Plateau in Siberia, Russia

The Lena-Angara Plateau (Лено-Ангарское плато), is a plateau in Siberia. Administratively it is in the Irkutsk Oblast, Russian Federation. The plateau is named after the Lena and Angara rivers, of which it forms the watershed. Rivers on the plateau flow mostly in a south–north direction.

The plateau has rich mining areas where iron and copper ores are extracted, as well as rock-salt, talc and mica. The Lena-Angara Plateau is mostly sparsely populated. The biggest settlements are Ust-Kut, Kirensk, Zheleznogorsk-Ilimsky, as well as the villages of Zhigalovo and Kachug. The Bratsk Reservoir is located in the plateau area.

==Geography==

The Lena-Angara Plateau rises in the middle part of Irkutsk Oblast, between the Angara River to the west and the Kirenga River, a tributary of the Lena, to the east. To the northwest it is bound by the Angara Range, to the south by the Angara valley, to the southeast by the Primorsky Range, and to the east by the Baikal Range, beyond which lies Lake Baikal.

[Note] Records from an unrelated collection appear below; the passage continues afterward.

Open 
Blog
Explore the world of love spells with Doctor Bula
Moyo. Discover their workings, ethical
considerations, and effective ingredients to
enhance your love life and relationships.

To the north the Lena-Angara Plateau merges with the Central Siberian Plateau. It extends roughly for over 600 km with a maximum width of 380 km. The average height of the plateau surface is 1100 m in the south, decreasing to an average of 500 m in the north. Mountaintops are flat and elevations moderate; the highest point is the Namai, a 1464 m high summit. This same mountain, however, is marked as a 4852 ft peak in the E-8 sheet of the Defense Mapping Agency Navigation charts. The same peak is shown as a 1509 m summit in the N-48 sheet of the Soviet Topographic Map.
===Hydrography===
The plateau is dissected by deep river valleys with average depths ranging between 600 m and 200 m. The upper course of river Lena crosses the plateau roughly from south to north. Its tributaries Kirenga, Ilga, Tutura, Tayura and Kuta join it in the plateau area. The plateau also includes highly developed karst forms such as the Botovskaya Cave.

==Flora==
There are taiga forests made up mostly of larch, spruce and Siberian pine in the higher areas and larch in the river valleys.